Harold Bradley learned early in life, through family lore, that one of his great-great granduncles was an Irish sea captain. Sadly, the family lore was scanty. All it offered was a name, William Kelly, and two intriguing, albumin photographic prints-one of a large man squeezed into an ornate Victorian armchair; another of the same man, just head and shoulders, his penetrating gaze fixed on a distant point. Bradley couldn't help but wonder: Where did Captain Kelly go and what did he do in the so-called golden age of sail?

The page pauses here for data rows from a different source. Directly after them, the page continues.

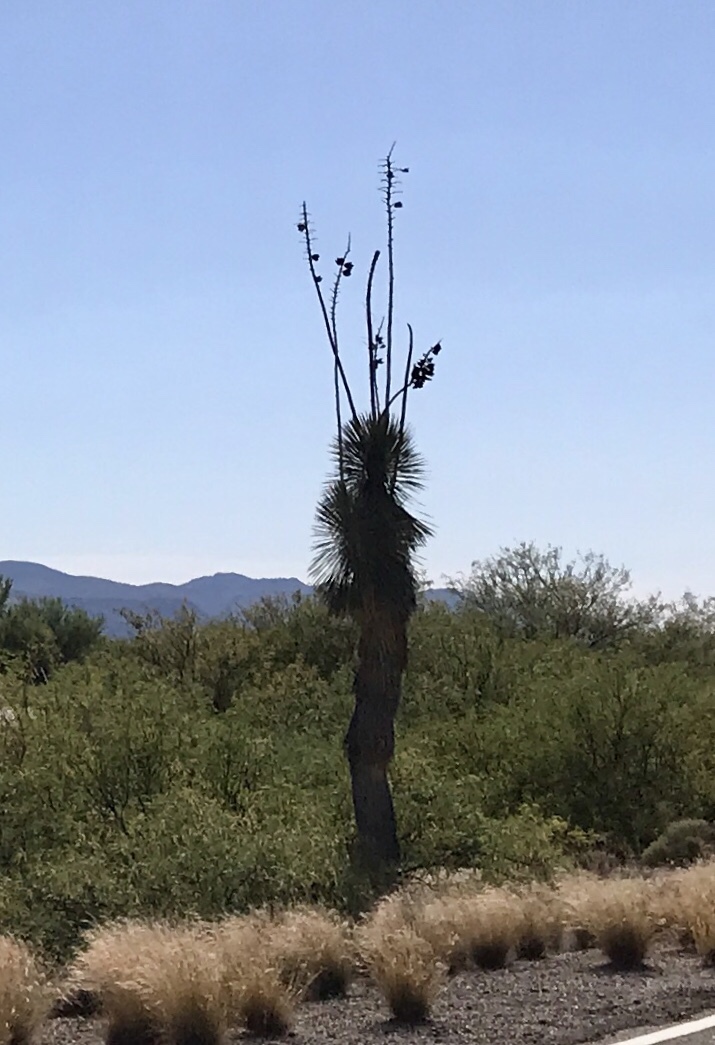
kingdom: Plantae
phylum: Tracheophyta
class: Liliopsida
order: Asparagales
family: Asparagaceae
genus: Yucca
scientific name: Yucca elata
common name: Palmella
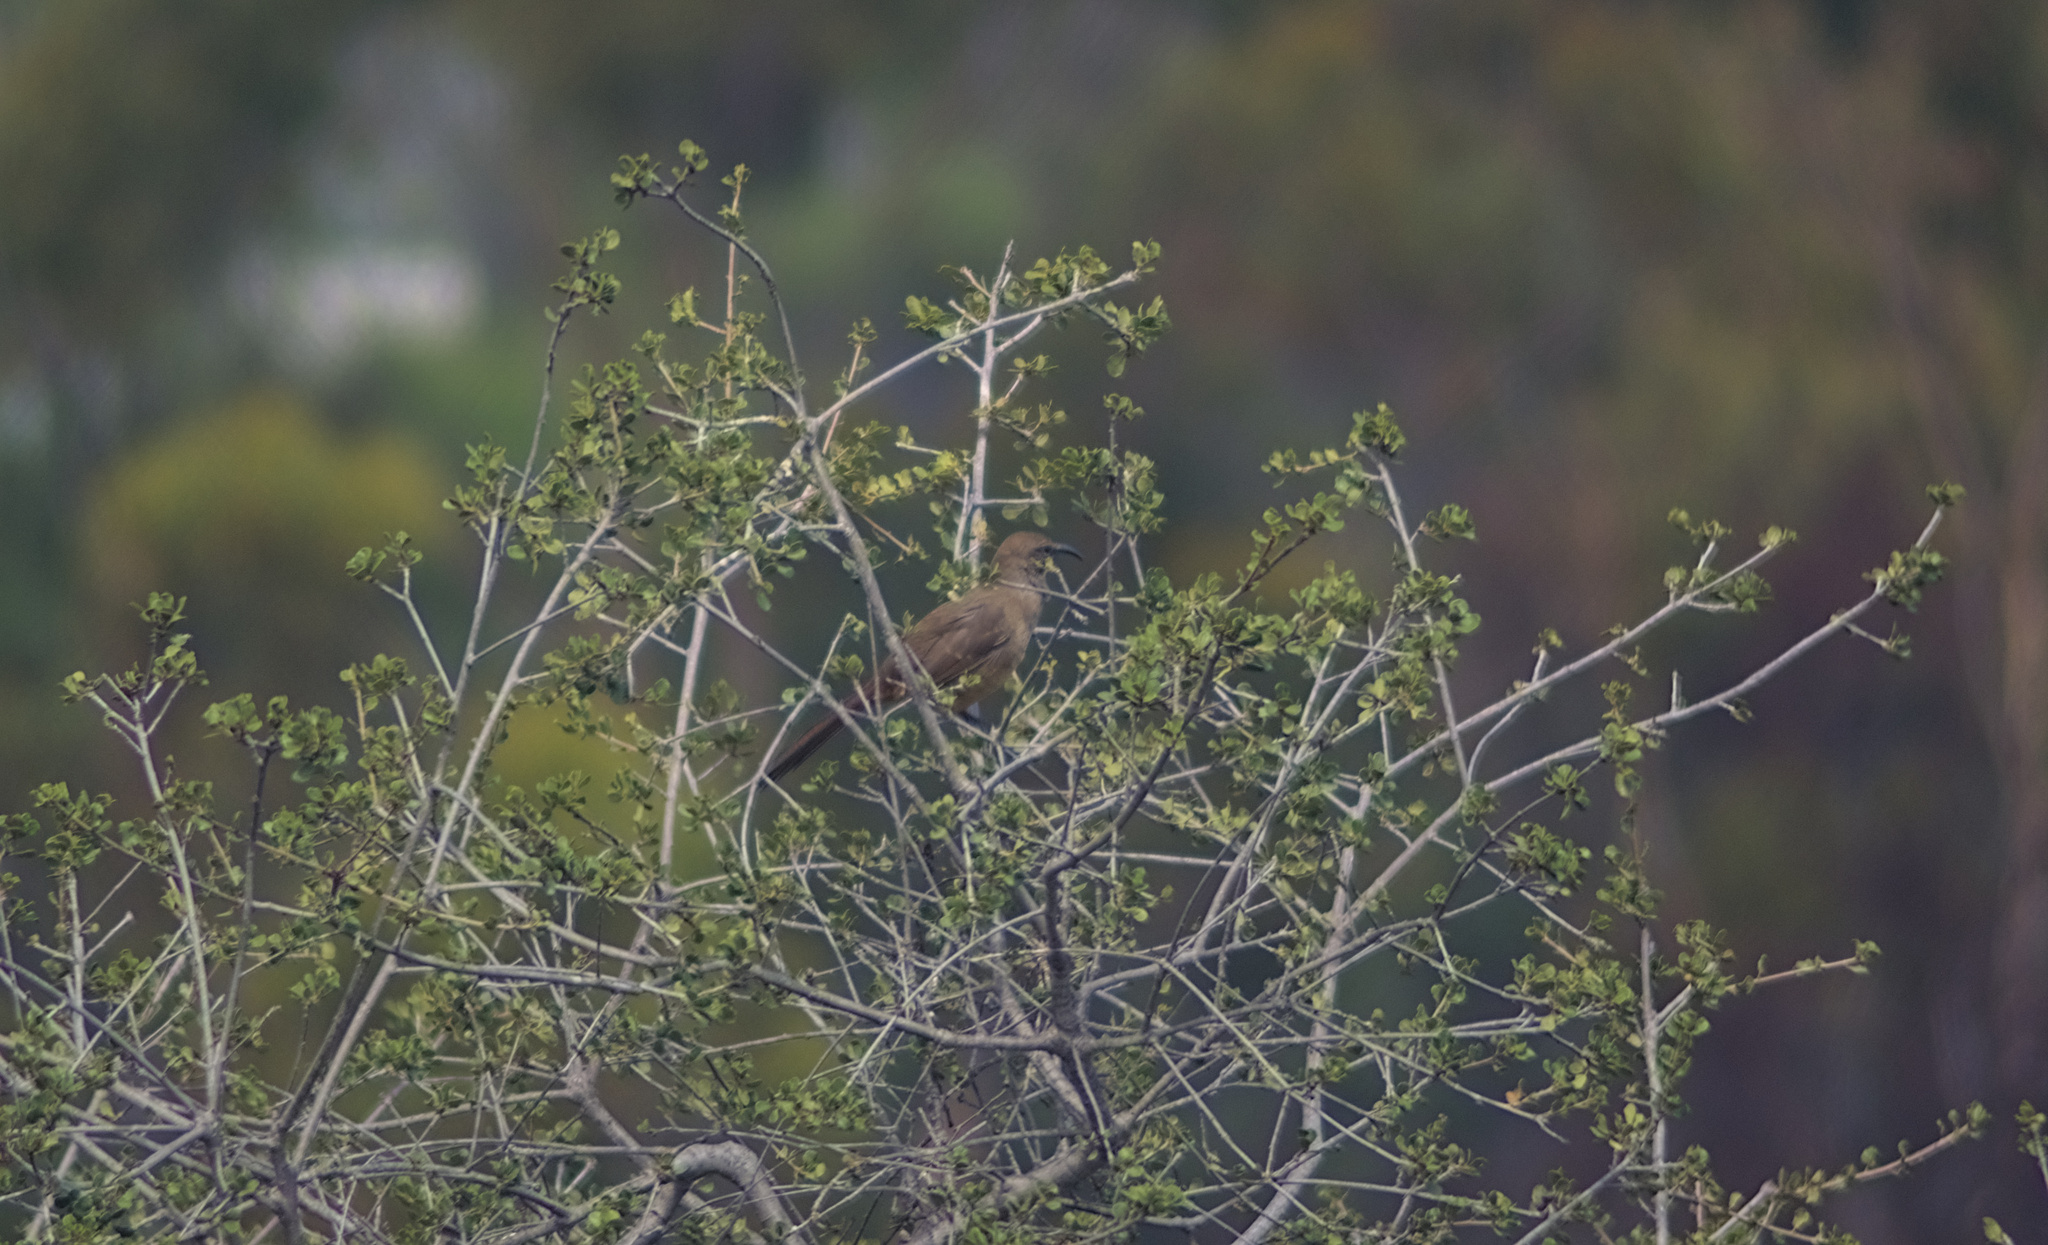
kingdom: Animalia
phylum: Chordata
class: Aves
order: Passeriformes
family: Mimidae
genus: Toxostoma
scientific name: Toxostoma redivivum
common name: California thrasher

After much determined sleuthing through historic newspapers, crew lists, ship logs, and other records including a passenger shipboard diary, the end result is SEAWARD, part biographical and historical memoir, part detective story. The book casts new light on Great Britain's 19th-century merchant navy-especially as the master mariners of one Irish family experienced this incomparable career. William Kelly (along with his younger brother, John) left wakes to trace and history to plumb, from Belfast and Liverpool to the Americas, British Guiana, Peru, India, Australia, and China. Their ships carried people with high hopes to far-flung destinations, while also moving agricultural produce and manufactured products around the world.
Readers of SEAWARD will come away with a better understanding of 19th-century commercial seafaring as a business, along with a greater appreciation of the transgenerational connections that bind us to our ancestors.
The ships are sailing. Let the stories begin.